Wer hört wem zu?

Ich sehe eine große Schwierigkeit, selbst wenn die Möglichkeit bestünde, mit klerikalen Vertretern die unterschiedlichsten Punkte zu besprechen, zu diskutieren, Unterschiede aufzuzeigen, Bedarf zu melden, Ideen vorzubringen und so weiter, darin, dass die Ansprache bzw das Zuhören jeweils mit einer leider nicht neutralen Person erfolgt. Denn klerikale Vertreter, egal ob Bischof, Priester, Diakon, können ja nicht aus ihrer Haut und können weder als private Person noch ihrem Dienstherren und ihren Geboten als Priester gleichzeitig gerecht werden, sofern hier ein offenes neutrales Gespräch (Dialog) stattfinden soll. Wenn sie wie ein Therapeut neutral, aktiv zuhören, um dem gegenüber Raum zu schenken, dürfen sie das inhaltlich nicht kommentieren, sondern nur Fragen stellen. Meine Sorge ist, dass dann die Gespräche eben nicht authentisch geführt werden können, da für Authentizität ein gewisser Abstand und eine Unbefangenheit/Neutralität zur Sache geboten ist, um es gut zu machen. Nur wenige schaffen es, auch in ihrer Rolle als Kleriker relativ authentisch und neutral wertfrei demgegenüber das Gehör zu schenken. Denn aller Zweifel, alle Fragen, auch alle Rückfragen durch den aktiven Zuhörer, laufen dem zuwider, was beispielsweise in der Kirchenliteratur und den Statuten festgeschrieben ist. Und das ist, wie bekannt, ja unzweifelhaft durch Päpste zementiert. Wozu also ein Dialog, wenn die Dinge doch nicht geändert werden können, ja nicht dürfen, da unfehlbar? Wozu ein Monolog mit Zuhörer, wenn hier raus keine Ergebnisse folgen? Dritte Option: ein Beichtgespräch, aber das ist ja vertraulich und darf auch nicht verwendet werden.

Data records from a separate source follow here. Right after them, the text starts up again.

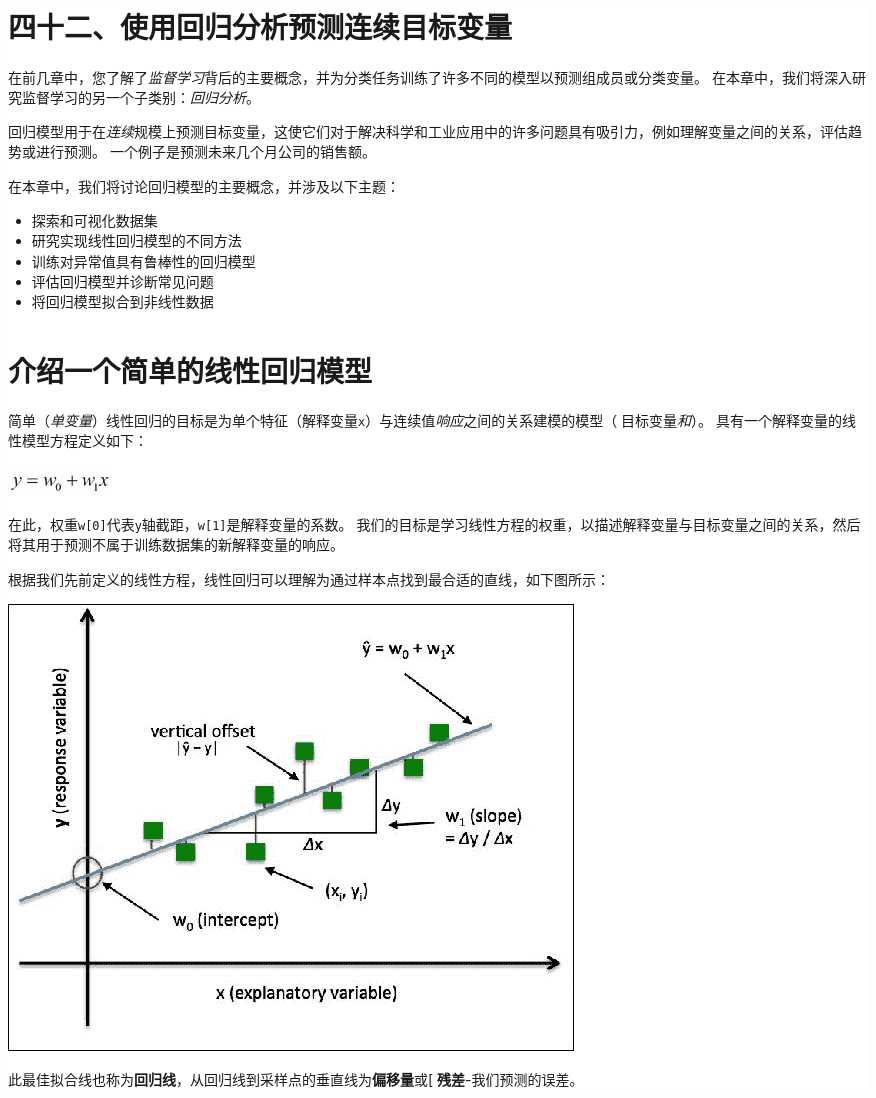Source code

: # 四十二、使用回归分析预测连续目标变量

在前几章中，您了解了*监督学习*背后的主要概念，并为分类任务训练了许多不同的模型以预测组成员或分类变量。 在本章中，我们将深入研究监督学习的另一个子类别：*回归分析*。

回归模型用于在*连续*规模上预测目标变量，这使它们对于解决科学和工业应用中的许多问题具有吸引力，例如理解变量之间的关系，评估趋势或进行预测。 一个例子是预测未来几个月公司的销售额。

在本章中，我们将讨论回归模型的主要概念，并涉及以下主题：

*   探索和可视化数据集
*   研究实现线性回归模型的不同方法
*   训练对异常值具有鲁棒性的回归模型
*   评估回归模型并诊断常见问题
*   将回归模型拟合到非线性数据

# 介绍一个简单的线性回归模型

简单（*单变量*）线性回归的目标是为单个特征（解释变量`x`）与连续值*响应*之间的关系建模的模型（ 目标变量*和*）。 具有一个解释变量的线性模型方程定义如下：

![Introducing a simple linear regression model](img/3547_10_15.jpg)

在此，权重`w[0]`代表`y`轴截距，`w[1]`是解释变量的系数。 我们的目标是学习线性方程的权重，以描述解释变量与目标变量之间的关系，然后将其用于预测不属于训练数据集的新解释变量的响应。

根据我们先前定义的线性方程，线性回归可以理解为通过样本点找到最合适的直线，如下图所示：

![Introducing a simple linear regression model](img/3547_10_01.jpg)

此最佳拟合线也称为**回归线**，从回归线到采样点的垂直线为**偏移量**或[ **残差**-我们预测的误差。
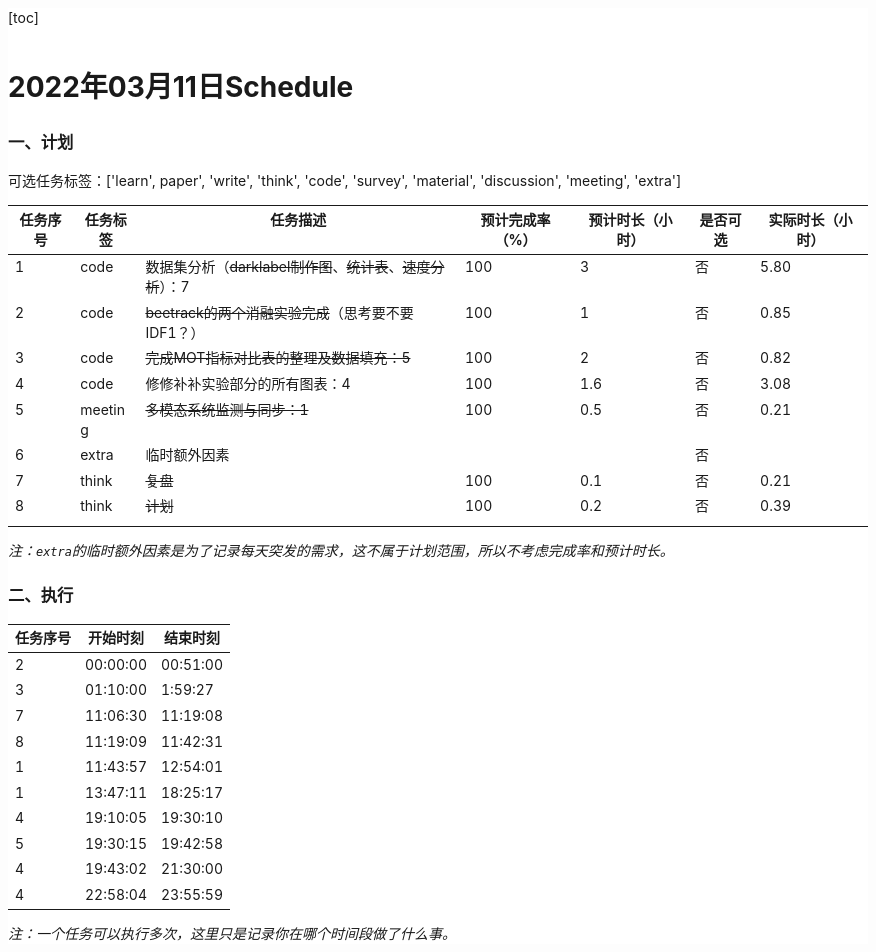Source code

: [toc]

# 2022年03月11日Schedule

### 一、计划

可选任务标签：['learn', paper', 'write', 'think', 'code', 'survey', 'material', 'discussion', 'meeting', 'extra']

| 任务序号 | 任务标签 | 任务描述                                               | 预计完成率（%） | 预计时长（小时） | 是否可选 | 实际时长（小时） |
| -------- | -------- | ------------------------------------------------------ | --------------- | ---------------- | -------- | ---------------- |
|1|code|数据集分析（~~darklabel制作图~~、~~统计表~~、~~速度分析~~）：7|100|3|否|5.80|
|2|code|~~beetrack的两个消融实验完成~~（思考要不要IDF1？）|100|1|否|0.85|
|3|code|~~完成MOT指标对比表的整理及数据填充：5~~|100|2|否|0.82|
|4|code|修修补补实验部分的所有图表：4|100|1.6|否|3.08|
|5|meeting|~~多模态系统监测与同步：1~~|100|0.5|否|0.21|
| 6        | extra    | 临时额外因素                                           |                 |                  | 否       |                  |
|7|think|~~复盘~~|100|0.1|否|0.21|
|8|think|~~计划~~|100|0.2|否|0.39|
|          |          |                                                        |                 |                  |          |                  |

*注：`extra`的临时额外因素是为了记录每天突发的需求，这不属于计划范围，所以不考虑完成率和预计时长。*

### 二、执行

| 任务序号 | 开始时刻 | 结束时刻 |
| -------- | -------- | -------- |
| 2        | 00:00:00 | 00:51:00 |
| 3        | 01:10:00 | 1:59:27  |
| 7        | 11:06:30 | 11:19:08 |
| 8        | 11:19:09 | 11:42:31 |
| 1        | 11:43:57 | 12:54:01 |
| 1        | 13:47:11 | 18:25:17 |
| 4        | 19:10:05 | 19:30:10 |
| 5        | 19:30:15 | 19:42:58 |
| 4        | 19:43:02 | 21:30:00 |
| 4        | 22:58:04 | 23:55:59 |

*注：一个任务可以执行多次，这里只是记录你在哪个时间段做了什么事。*
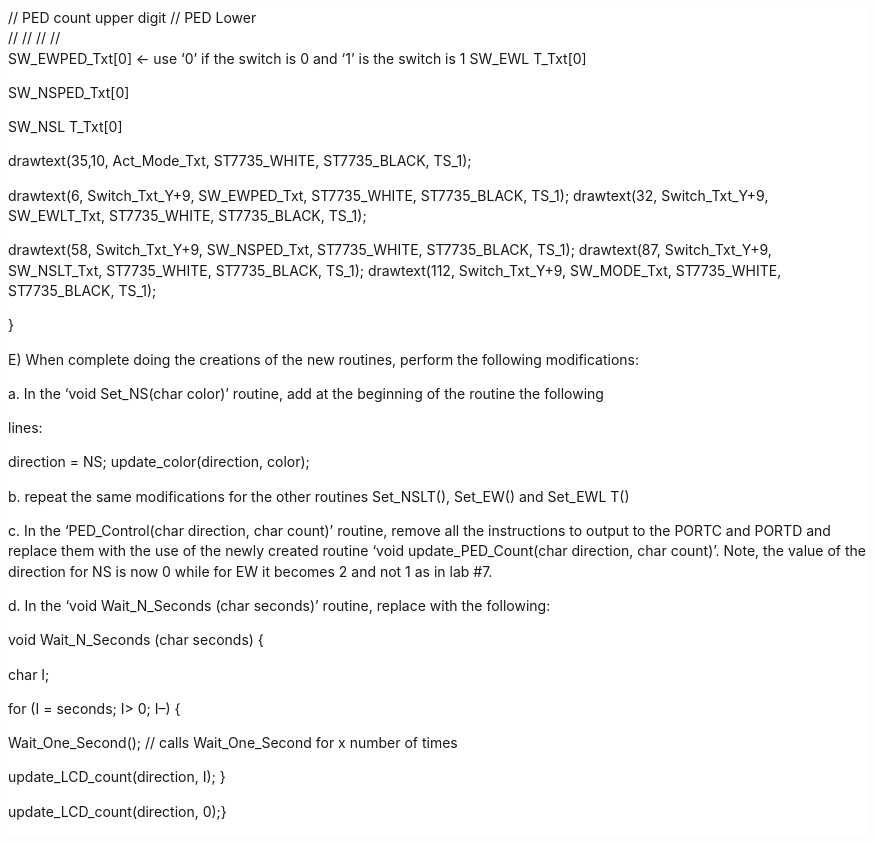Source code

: </div>
</div>
<div class="layoutArea">
<div class="column">
// PED count upper digit // PED Lower

</div>
</div>
</div>
<div class="page" title="Page 6">
<div class="layoutArea">
<div class="column">
// // // //

</div>
<div class="column">
SW_EWPED_Txt[0] &lt;- use ‘0’ if the switch is 0 and ‘1’ is the switch is 1 SW_EWL T_Txt[0]

SW_NSPED_Txt[0]

SW_NSL T_Txt[0]

</div>
</div>
<div class="layoutArea">
<div class="column">
drawtext(35,10, Act_Mode_Txt, ST7735_WHITE, ST7735_BLACK, TS_1);

drawtext(6, Switch_Txt_Y+9, SW_EWPED_Txt, ST7735_WHITE, ST7735_BLACK, TS_1); drawtext(32, Switch_Txt_Y+9, SW_EWLT_Txt, ST7735_WHITE, ST7735_BLACK, TS_1);

drawtext(58, Switch_Txt_Y+9, SW_NSPED_Txt, ST7735_WHITE, ST7735_BLACK, TS_1); drawtext(87, Switch_Txt_Y+9, SW_NSLT_Txt, ST7735_WHITE, ST7735_BLACK, TS_1); drawtext(112, Switch_Txt_Y+9, SW_MODE_Txt, ST7735_WHITE, ST7735_BLACK, TS_1);

}

E) When complete doing the creations of the new routines, perform the following modifications:

a. In the ‘void Set_NS(char color)’ routine, add at the beginning of the routine the following

lines:

direction = NS; update_color(direction, color);

b. repeat the same modifications for the other routines Set_NSLT(), Set_EW() and Set_EWL T()

c. In the ‘PED_Control(char direction, char count)’ routine, remove all the instructions to output to the PORTC and PORTD and replace them with the use of the newly created routine ‘void update_PED_Count(char direction, char count)’. Note, the value of the direction for NS is now 0 while for EW it becomes 2 and not 1 as in lab #7.

d. In the ‘void Wait_N_Seconds (char seconds)’ routine, replace with the following:

void Wait_N_Seconds (char seconds) {

char I;

for (I = seconds; I&gt; 0; I–) {

Wait_One_Second(); // calls Wait_One_Second for x number of times

update_LCD_count(direction, I); }

update_LCD_count(direction, 0);}

</div>
</div>
</div>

Denn wozu einen zuhören, woraus kein Handeln entsteht?Nach dem Zuhören folgt doch bestenfalls das Handeln.
Ich sehe zudem das Dilemma, dass das Gesagte natürlich die eigene Rolle und auch Zukunft derjenigen klerikalen Personen zugleich betrifft, die zugehört hat/haben. Den Ast, auf dem man sitzt, sägt man doch nicht ab?!
Vielleicht sollten wir beim Zuhören daher auch mal auf die andere Seite schauen, den Personen zu hören, die es dann schlussendlich auch betrifft, die vielleicht ihre Dienstform ändern müssen, die neue Kolleginnen bekämen, die sich an neue Ordnung und liturgische Texte gewöhnen müssten? Ihr Berufs fürs Leben - wäre er noch der gleiche? Wie geht es eigentlich den Priestern damit selbst, wenn sich ihre Kirche ändern würde? Welche Zweifel, Ängste haben sie? Wer hört ihnen (aktiv) zu? Ihr Arbeitgeber?